- _PROVIDED ENTRIES_
•••
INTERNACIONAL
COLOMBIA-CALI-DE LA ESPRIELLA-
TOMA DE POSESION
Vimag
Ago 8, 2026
•••
- _WHAT THE TASK ASKS_
Without altering anything, print all of the data again.

- _YOUR SOLUTION_
INTERNACIONAL
COLOMBIA-CALI-DE LA ESPRIELLA-
TOMA DE POSESION
Vimag
Ago 8, 2026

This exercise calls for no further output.